Das Team der Neurologie unterstützt Betroffene in der Behandlung des Guillain-Barré-Syndroms.

Kliniken der St. Augustinus Gruppe mit Schwerpunkt Neurologie

Wir beantworten Ihre Fragen zum Thema Guillain-Barré-Syndrom

FAQ

Ist das Guillain-Barré-Syndrom heilbar?

Ja, das Guillain-Barré-Syndrom ist in den meisten Fällen heilbar. Die Mehrzahl der Patientinnen und Patienten kann vollständig genesen, bleibt symptomfrei oder leidet unter deutlich milderen Beschwerden.

Ist GBS gefährlich?

Das Guillain-Barré-Syndrom kann durch sein rasches Fortschreiten in seltenen Fällen zu Komplikationen wie etwa Lähmungen, Atem- und Herzkreislaufproblemen, Lungenembolien oder Langzeitschäden führen. In etwa drei Prozent der Fälle versterben Betroffene an den Folgen der Komplikationen.

Wie hoch ist die Lebenserwartung beim Guillain-Barré-Syndrom?

Das Guillain-Barré-Syndrom beeinflusst die Lebenserwartung nicht. Allerdings kann es in manchen Fällen nach der Genesung zu Langzeitsymptomen wie leichter Schwäche oder Schmerzen kommen.

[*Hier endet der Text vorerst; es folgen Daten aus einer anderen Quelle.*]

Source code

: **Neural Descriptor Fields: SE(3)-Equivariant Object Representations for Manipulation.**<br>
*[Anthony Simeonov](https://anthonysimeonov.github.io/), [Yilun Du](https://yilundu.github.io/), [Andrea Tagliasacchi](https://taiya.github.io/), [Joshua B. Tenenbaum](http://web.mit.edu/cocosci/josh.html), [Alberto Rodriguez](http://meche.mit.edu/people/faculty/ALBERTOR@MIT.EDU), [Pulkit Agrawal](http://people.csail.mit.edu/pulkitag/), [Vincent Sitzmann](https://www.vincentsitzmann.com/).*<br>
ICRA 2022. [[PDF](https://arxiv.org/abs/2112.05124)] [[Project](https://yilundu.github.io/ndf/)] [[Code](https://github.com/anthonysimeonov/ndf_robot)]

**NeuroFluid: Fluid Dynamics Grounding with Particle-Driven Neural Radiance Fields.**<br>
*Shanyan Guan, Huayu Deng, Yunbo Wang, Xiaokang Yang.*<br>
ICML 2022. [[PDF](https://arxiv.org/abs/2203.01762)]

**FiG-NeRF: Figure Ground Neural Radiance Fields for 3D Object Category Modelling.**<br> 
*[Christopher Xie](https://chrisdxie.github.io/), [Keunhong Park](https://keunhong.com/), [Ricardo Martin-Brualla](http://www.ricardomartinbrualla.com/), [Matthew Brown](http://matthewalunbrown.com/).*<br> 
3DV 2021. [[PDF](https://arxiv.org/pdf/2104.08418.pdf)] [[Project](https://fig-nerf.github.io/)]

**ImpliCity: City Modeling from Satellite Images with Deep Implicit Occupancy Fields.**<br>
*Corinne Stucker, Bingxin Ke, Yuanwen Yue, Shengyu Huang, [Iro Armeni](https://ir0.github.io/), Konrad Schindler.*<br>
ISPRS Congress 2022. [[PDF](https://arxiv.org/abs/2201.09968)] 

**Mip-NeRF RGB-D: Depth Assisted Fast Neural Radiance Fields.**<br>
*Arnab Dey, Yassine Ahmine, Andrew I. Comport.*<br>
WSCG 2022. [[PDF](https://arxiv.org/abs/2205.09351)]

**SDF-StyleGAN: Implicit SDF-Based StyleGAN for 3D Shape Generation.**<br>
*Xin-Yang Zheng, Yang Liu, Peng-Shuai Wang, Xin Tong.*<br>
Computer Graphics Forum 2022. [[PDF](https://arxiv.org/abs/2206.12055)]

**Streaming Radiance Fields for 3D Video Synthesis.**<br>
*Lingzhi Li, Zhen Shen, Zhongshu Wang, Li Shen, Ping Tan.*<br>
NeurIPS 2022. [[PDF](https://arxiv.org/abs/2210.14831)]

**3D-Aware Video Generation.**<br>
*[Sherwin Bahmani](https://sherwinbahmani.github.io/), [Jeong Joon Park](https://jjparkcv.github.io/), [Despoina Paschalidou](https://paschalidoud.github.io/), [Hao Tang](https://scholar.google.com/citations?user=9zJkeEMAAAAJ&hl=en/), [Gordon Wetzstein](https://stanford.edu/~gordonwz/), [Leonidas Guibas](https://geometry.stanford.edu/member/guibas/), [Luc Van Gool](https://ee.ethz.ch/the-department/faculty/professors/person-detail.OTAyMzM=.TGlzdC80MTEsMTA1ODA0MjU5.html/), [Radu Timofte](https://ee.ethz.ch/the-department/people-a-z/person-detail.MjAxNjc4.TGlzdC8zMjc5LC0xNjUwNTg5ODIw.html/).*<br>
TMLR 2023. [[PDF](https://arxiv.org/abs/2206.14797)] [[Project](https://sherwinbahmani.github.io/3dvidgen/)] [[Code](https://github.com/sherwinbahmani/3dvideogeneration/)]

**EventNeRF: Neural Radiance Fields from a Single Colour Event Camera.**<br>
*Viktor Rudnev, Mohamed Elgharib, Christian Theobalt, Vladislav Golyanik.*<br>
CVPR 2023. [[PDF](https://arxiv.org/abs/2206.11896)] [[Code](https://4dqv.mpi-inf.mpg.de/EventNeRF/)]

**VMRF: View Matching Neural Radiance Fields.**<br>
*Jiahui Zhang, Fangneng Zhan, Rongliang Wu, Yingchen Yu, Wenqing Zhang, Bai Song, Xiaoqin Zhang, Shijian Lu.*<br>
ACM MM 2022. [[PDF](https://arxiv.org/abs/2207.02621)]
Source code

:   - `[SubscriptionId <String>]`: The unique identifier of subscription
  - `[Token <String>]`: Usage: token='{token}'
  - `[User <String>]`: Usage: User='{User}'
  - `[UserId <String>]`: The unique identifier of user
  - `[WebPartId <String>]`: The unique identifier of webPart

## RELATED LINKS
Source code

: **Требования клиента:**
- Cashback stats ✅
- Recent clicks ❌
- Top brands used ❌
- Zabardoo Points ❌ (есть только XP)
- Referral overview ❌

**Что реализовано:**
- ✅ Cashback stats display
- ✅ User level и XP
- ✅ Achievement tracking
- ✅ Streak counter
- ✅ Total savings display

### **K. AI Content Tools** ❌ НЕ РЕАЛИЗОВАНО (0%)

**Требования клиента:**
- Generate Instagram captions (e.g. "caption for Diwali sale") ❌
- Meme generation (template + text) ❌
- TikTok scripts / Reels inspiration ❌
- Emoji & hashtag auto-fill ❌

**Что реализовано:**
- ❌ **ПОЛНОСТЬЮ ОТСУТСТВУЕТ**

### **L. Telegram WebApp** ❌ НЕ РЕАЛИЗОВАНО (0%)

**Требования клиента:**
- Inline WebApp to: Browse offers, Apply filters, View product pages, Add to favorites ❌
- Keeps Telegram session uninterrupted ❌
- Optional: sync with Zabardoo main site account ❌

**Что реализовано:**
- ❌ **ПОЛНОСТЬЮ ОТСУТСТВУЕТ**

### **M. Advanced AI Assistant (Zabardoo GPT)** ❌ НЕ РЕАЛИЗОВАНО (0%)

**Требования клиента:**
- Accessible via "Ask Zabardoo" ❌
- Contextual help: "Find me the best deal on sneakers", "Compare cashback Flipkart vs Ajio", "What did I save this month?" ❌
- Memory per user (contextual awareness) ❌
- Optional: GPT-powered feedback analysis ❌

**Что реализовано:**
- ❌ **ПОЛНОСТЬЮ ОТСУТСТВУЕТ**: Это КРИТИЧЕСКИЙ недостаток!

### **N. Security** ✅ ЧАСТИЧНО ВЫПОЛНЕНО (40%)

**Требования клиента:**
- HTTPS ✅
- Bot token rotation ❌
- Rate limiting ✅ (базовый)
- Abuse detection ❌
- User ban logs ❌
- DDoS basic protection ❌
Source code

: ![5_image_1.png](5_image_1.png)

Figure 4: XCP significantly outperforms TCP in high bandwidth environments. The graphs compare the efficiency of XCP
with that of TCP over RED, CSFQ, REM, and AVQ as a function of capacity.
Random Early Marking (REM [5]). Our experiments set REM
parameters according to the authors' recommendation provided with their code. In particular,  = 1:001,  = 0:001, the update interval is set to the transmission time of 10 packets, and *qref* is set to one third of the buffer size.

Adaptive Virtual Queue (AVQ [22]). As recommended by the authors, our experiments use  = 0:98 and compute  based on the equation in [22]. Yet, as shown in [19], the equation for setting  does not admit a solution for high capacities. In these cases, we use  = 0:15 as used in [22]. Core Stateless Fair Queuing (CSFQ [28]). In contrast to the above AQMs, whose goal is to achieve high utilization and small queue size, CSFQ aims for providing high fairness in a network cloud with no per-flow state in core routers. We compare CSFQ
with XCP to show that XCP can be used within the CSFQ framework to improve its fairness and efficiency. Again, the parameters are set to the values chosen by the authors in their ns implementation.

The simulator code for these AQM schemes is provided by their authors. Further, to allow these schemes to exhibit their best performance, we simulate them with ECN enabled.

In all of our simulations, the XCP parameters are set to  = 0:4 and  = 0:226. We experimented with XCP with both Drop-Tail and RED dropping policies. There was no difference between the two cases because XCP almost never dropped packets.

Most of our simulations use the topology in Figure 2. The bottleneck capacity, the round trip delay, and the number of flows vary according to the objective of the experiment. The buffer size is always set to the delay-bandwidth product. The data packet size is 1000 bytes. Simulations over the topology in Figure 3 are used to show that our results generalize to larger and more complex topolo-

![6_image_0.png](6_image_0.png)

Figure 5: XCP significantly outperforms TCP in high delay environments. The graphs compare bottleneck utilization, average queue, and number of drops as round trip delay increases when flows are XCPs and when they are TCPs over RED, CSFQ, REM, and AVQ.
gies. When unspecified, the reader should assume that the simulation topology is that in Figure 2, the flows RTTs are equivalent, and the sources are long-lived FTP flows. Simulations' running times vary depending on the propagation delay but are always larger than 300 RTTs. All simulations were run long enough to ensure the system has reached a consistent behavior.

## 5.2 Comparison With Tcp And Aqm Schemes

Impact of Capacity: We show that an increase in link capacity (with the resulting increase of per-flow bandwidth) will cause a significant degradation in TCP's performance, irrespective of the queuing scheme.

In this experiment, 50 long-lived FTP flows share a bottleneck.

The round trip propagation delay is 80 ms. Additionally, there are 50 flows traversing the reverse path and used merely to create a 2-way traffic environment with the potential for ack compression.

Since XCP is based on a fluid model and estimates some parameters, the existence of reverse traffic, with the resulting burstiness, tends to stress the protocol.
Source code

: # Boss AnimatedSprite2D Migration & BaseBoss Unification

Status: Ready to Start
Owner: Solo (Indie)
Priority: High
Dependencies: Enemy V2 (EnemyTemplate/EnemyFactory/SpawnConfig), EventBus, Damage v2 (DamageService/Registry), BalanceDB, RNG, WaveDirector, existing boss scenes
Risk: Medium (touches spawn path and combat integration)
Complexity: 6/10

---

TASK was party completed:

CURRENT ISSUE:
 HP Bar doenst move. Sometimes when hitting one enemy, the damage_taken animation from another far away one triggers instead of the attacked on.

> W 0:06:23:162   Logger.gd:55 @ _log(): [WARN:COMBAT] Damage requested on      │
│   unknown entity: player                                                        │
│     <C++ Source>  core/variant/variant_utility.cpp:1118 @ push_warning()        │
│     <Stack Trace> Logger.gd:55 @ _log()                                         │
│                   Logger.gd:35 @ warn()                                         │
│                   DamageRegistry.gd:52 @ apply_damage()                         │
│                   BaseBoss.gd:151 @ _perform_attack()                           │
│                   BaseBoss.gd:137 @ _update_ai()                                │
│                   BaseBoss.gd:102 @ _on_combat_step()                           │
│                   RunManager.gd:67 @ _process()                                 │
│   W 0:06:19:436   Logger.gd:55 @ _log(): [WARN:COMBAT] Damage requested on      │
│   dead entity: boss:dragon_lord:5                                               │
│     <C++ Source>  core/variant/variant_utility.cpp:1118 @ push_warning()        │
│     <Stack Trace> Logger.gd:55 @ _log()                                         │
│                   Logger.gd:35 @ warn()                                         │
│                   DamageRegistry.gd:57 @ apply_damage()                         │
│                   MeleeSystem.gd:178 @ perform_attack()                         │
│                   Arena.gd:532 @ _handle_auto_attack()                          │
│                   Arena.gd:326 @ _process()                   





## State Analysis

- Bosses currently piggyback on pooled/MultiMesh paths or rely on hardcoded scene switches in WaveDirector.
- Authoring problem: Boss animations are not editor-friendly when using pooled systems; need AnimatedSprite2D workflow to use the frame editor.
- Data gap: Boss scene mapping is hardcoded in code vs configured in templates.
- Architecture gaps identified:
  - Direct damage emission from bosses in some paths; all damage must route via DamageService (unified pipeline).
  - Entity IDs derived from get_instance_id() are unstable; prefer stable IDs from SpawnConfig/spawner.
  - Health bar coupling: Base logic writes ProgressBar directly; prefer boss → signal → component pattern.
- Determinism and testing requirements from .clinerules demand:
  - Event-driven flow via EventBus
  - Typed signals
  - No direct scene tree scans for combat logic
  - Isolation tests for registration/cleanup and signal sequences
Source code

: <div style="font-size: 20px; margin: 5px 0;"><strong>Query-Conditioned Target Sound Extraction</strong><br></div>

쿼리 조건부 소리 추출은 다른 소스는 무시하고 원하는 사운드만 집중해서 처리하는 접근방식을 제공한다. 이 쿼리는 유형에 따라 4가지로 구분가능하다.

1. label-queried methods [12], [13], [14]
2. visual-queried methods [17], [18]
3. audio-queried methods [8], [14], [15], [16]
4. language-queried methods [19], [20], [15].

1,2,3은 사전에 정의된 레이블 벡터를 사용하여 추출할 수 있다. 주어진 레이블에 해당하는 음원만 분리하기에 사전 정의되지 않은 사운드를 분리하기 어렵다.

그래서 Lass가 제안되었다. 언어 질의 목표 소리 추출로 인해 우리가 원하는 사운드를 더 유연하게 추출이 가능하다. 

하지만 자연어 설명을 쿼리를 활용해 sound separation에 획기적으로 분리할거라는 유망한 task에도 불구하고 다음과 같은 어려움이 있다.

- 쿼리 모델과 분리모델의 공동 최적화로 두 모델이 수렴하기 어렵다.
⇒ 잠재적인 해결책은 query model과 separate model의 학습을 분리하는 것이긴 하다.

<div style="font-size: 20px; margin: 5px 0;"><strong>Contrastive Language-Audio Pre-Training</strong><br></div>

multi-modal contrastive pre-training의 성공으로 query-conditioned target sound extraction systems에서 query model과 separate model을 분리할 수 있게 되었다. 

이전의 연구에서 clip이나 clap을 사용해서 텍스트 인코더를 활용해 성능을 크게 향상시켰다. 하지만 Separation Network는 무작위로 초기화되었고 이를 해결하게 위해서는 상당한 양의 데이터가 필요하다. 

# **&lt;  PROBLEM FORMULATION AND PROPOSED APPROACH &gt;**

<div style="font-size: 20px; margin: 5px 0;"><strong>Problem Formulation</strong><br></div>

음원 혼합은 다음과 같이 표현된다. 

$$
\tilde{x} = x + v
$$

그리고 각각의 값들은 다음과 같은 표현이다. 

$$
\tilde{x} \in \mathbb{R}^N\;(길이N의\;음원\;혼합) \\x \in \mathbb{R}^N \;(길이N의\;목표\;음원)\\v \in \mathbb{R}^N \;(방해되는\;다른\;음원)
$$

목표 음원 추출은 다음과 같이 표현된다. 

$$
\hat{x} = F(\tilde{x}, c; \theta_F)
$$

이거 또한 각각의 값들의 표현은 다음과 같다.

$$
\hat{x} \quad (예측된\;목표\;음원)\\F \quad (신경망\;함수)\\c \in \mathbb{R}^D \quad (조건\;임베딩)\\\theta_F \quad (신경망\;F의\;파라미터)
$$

Hat man bei GBS Schmerzen?

Beim Guillain-Barré-Syndrom können Schmerzen in unterschiedlichen Stärken auftreten. Diese äußern sich durch Kribbeln, Brennen, einem Taubheitsgefühl oder neuralgischen Schmerzen, die als Nervenschmerzen an den betroffenen Stellen erscheinen.

Wie lange dauert das Guillain-Barré-Syndrom?

Eine genaue Leitlinie über die Dauer gibt es nicht. Allerdings erreichen in der Regel die Beschwerden des Guillain-Barré-Syndroms ihren Höhepunkt innerhalb von vier Wochen und bilden sich anschließend wieder zurück. Etwa 60 bis 80 Prozent der Patientinnen und Patienten haben nach sechs Monaten beinahe keine Beschwerden mehr, während etwa Hälfte nach einem Jahr vollständig genesen ist.